## Quoted passage
------------------------

Debbie Boada is a lucky woman.
The Gainesville-based pediatric nurse said she nearly lost her son a few years ago when he was hit by another vehicle while riding his bicycle on UF’s campus.
“There probably needs to be more implementation for bicycle safety,” Boada said.
Boada may get her wish. In honor of National Bike Month, Gainesville city officials and citizens cycled together in Depot Park on Saturday. Their goal was to highlight the benefits of bike riding and the city’s efforts to put bicycle safety first.
Mayor Lauren Poe, along with Gainesville City Commissioners, led the three-mile bike ride. Poe said about 100 residents of all ages attended the event.
“Eventually, we want to have a completely interconnected grid of multi-use trails and paths that are off the main road network,” Poe said.
The route they followed is part of a continuous urban trail system — an interconnected group of bike paths. The city is also working on an “infinity line” project, which will be shaped like a figure eight and meant for cyclists.
“There has been progress made to the trails and existing ideas, but there will never be a deadline,” Poe said. “As the city changes, these paths will be added to.”
After the bike ride, everyone gathered around the tents to talk to Poe and the commissioners. Bike checks, bike lights and information on bicycle safety were also available at the event.

------------------------

## Dataset content
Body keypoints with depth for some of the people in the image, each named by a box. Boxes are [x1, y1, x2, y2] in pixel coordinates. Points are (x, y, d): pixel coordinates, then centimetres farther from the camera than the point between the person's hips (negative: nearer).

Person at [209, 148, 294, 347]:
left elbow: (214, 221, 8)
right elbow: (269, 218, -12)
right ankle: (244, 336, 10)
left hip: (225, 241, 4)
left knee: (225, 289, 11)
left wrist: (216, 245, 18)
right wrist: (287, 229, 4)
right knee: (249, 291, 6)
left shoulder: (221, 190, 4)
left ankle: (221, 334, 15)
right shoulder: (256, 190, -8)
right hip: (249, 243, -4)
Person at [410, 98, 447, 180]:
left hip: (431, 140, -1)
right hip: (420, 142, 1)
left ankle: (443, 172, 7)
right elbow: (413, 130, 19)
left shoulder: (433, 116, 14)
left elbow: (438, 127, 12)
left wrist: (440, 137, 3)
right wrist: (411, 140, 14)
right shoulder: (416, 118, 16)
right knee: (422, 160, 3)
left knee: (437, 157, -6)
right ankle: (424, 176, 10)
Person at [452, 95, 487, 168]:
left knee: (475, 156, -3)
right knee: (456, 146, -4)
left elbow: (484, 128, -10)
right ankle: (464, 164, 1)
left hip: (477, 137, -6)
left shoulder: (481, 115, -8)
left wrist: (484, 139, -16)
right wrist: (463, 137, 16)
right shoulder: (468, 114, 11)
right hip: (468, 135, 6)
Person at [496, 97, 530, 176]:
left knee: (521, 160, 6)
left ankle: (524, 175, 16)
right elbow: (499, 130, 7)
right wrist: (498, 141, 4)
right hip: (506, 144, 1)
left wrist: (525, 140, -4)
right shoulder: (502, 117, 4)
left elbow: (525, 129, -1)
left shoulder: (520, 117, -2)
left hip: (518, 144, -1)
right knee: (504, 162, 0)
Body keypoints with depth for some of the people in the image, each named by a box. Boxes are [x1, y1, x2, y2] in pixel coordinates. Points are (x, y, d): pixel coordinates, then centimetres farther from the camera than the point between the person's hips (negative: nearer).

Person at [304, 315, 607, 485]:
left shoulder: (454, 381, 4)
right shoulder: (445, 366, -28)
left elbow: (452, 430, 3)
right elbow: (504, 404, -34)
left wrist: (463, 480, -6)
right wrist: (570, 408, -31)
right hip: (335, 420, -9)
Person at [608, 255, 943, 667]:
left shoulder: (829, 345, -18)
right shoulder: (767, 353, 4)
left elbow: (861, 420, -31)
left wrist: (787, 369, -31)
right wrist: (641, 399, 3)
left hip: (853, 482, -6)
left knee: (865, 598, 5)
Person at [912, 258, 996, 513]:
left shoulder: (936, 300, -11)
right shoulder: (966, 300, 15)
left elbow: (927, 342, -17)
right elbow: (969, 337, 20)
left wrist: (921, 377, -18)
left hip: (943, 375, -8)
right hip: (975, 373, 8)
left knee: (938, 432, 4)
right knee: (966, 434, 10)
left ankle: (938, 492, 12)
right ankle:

------------------------

## Brief 1
From the article on the Gainesville bike ride, extract everything from "The Gainesville-based pediatric" down to "attended the event.".
## Brief 2
Write what comes next in the article on the Gainesville bike ride, continuing after its last sentence.

## Exercise answer 1
The Gainesville-based pediatric nurse said she nearly lost her son a few years ago when he was hit by another vehicle while riding his bicycle on UF’s campus.
“There probably needs to be more implementation for bicycle safety,” Boada said.
Boada may get her wish. In honor of National Bike Month, Gainesville city officials and citizens cycled together in Depot Park on Saturday. Their goal was to highlight the benefits of bike riding and the city’s efforts to put bicycle safety first.
Mayor Lauren Poe, along with Gainesville City Commissioners, led the three-mile bike ride. Poe said about 100 residents of all ages attended the event.

## Exercise answer 2
“I look forward to this every year,” Poe said. “I think what happens is people come here for the biking, but they end up talking about a lot of other things that they want to see for the city.”
While Boada’s son was able to walk away from the accident with only a totaled bike, some cyclists aren’t as lucky. Florida had the second highest number of cyclist fatalities in the country in 2016, according to the Department of Transportation and the National Highway Traffic Safety Administration.
The City Commission has adopted a Vision Zero policy, Gainesville City Commissioner Adrian Hayes-Santos said. The goal of the policy is to eliminate injuries and fatalities on the roads.
The Vision Zero policy will be implemented in 2018, according to the Bicycle/Pedestrian Advisory Board’s meeting minutes.
Megan Wallrich, a 31-year-old wildlife biologist, said she appreciated the message behind Mayor Poe’s bike event, but she also wants to see more come from it.
“There is a huge community here for cyclists,” she said. “Hopefully that prompts them to also make changes in the future.”